Aujourd’hui, j’identifie trois dangers. Le premier est celui d’une fusion du politique et du religieux, qui donne à coup sûr un régime de type tyrannique, despotique, totalitaire. Le modèle chinois en est un bon exemple, où le politique a totalement pris le contrôle du religieux en lui confisquant toute indépendance. Expurgation des textes pour en retirer ce qui dérange, contrôle de la pratique religieuse des individus, etc. Le deuxième modèle relevant d’un très grand danger est la religion qui prendrait le pouvoir pour gouverner, l’islamisme en est le meilleur exemple, ce qui donnerait donc un système également totalitaire, où tout serait réglé selon la norme religieuse en soumettant le pouvoir. Dans les deux cas, il n’existe donc plus de séparation entre le politique et le religieux et donc aucune limitation du pouvoir. Le troisième risque, sur lequel il va falloir que nous nous penchions collectivement, c’est la manière dont les plateformes numériques créent un espace qui donne le jour à une espèce de système théologico-politico-numérique.

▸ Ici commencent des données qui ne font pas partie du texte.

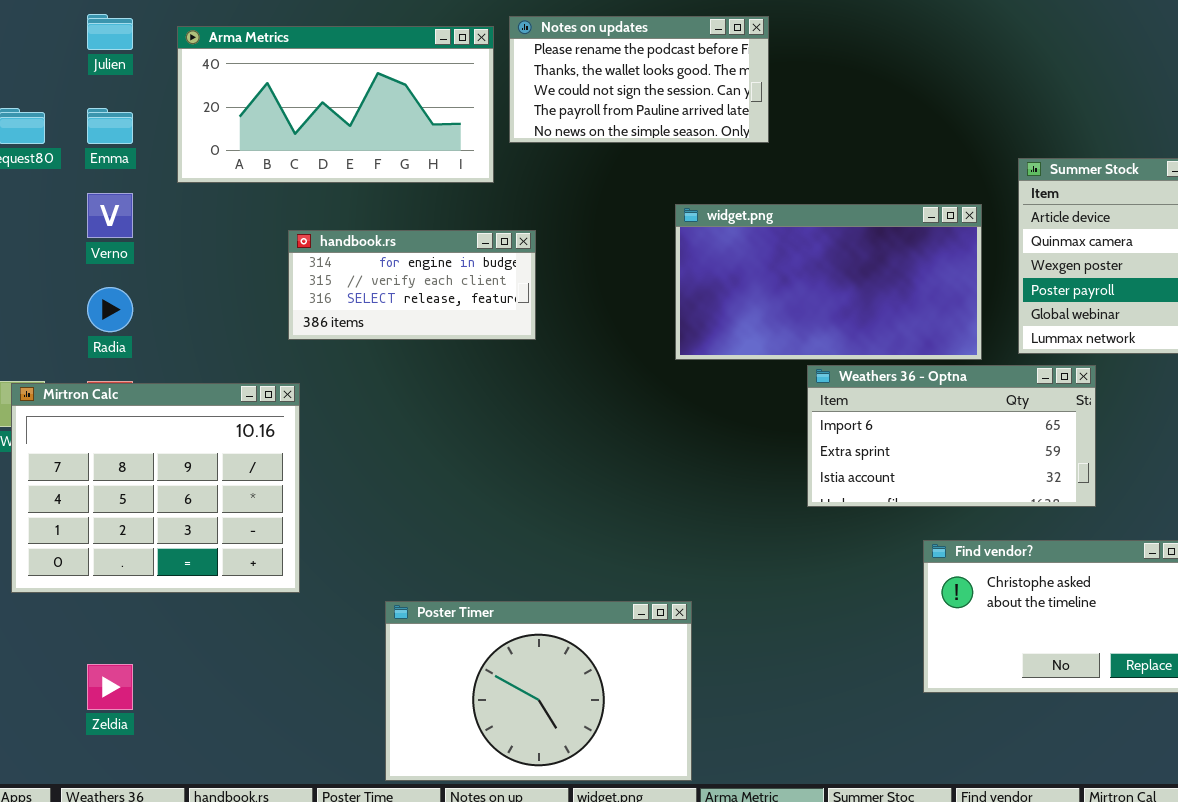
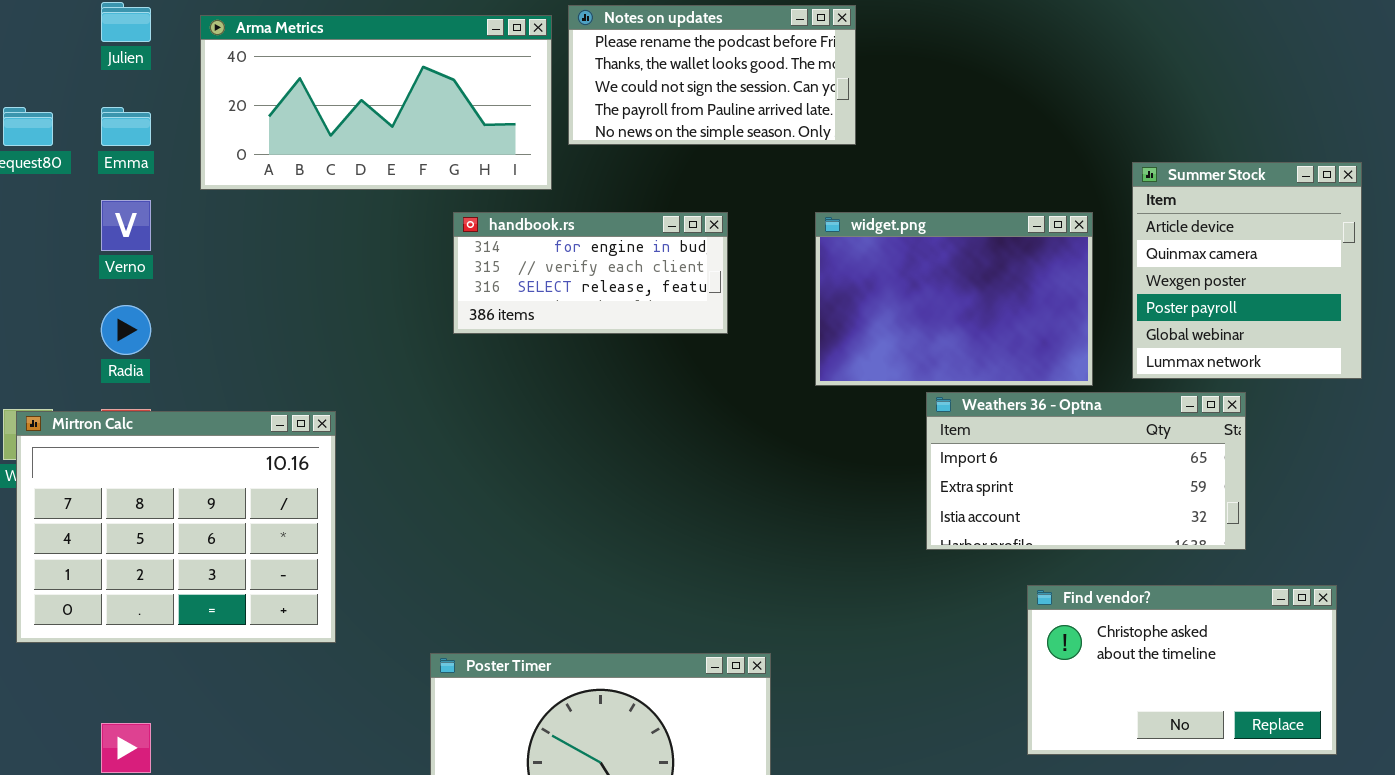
widget.png: [675,204,982,360] -> [815,212,1093,386], resized
handbook.rs: [288,230,536,340] -> [453,212,728,334], moved
Weathers 36 - Optna: [807,365,1096,507] -> [926,392,1246,550], moved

Les réseaux sociaux ont le pouvoir d’êtres souverains dans nos sociétés.

C’est-à-dire ?

Je veux dire par-là que la parole sur les réseaux sociaux est de moins en moins régulée par le droit national, mais de plus en plus par le code transnational de ces entreprises privées. Sur ces espaces, les comptes appartiennent à des centaines de milliers d’individus qui peuvent faire peser, par leur demande et leurs pressions, sur la façon d’appréhender la censure, l’interdiction ou les obligations, donnant in fine à ces espaces numériques l’apparence, voire la consistance, d’un système théologico-politique. Il ne s’agit pas d’un État ni d’une puissance publique, mais ces puissances privées ont le pouvoir d’êtres souveraines dans nos sociétés et auraient la possibilité d’imposer un ordre politico-religieux en termes communicationnels. Je crois que nous nous dirigeons à grands pas vers cette situation.

En dehors de la religion, sur quels autres contre-pouvoirs la société peut-elle compter?

La société peut compter sur le pluralisme des groupes qui la composent. Sur l’attachement des individus qui forment la société à la liberté d’opinion. Sur le débat public et la manière dont il se déroule, en permettant aux avis divergents de pouvoir s’exprimer. La société peut compter sur l’organisation sociale des groupes, même si on sait que les partis et les syndicats sont en difficulté, ils sont encore des sources de résistance et de mise en jugement des pouvoirs. Bien sûr, les médias, avec la liberté de la presse qui est absolument essentielle, constituent aussi une instance fondamentale, critiquant notamment le pouvoir religieux qui pourrait devenir trop puissant ici ou là.

 

Les pouvoirs publics doivent changer de regard sur le fait religieux en considérant qu’il les concerne.

Les pouvoirs publics ont pourtant tendance à se méfier du religieux, et ont le devoir – laïcité oblige – de mettre toutes les religions sur le même pied d’égalité. Y a-t-il moyen de changer de regard sur le religieux?

Les pouvoirs publics sont représentés par des personnes. Ces dernières doivent à nouveau témoigner d’une connaissance certaine du religieux. Une certaine acculturation est à l’œuvre aujourd’hui. On n’a plus l’habitude de parler des sujets religieux, et certains responsables peuvent être complètement déstabilisés dès que la question se présente. Les pouvoirs publics doivent donc changer de regard sur le fait religieux en considérant qu’il les concerne.

Avec la déchristianisation de nos sociétés, est-ce à dire que l’on doit s’attendre à toujours moins de démocratie en Occident?

C’est une hypothèse qui se pose. Un processus que je crains. Depuis un quart de siècle, on observe une déconsolidation démocratique, à travers l’abstention, le vote populiste ou le retour de la violence, mais un des facteurs de ce déclin pourrait bien être relié au retrait du religieux chrétien spécifiquement. La plupart des sociétés démocratiques pluralistes sont des sociétés chrétiennes. Il y a donc une relation très forte entre christianisme et démocratie, et l’affaiblissement du christianisme concourt inévitablement à l’affaiblissement de la démocratie, par l’affaiblissement de la société civile.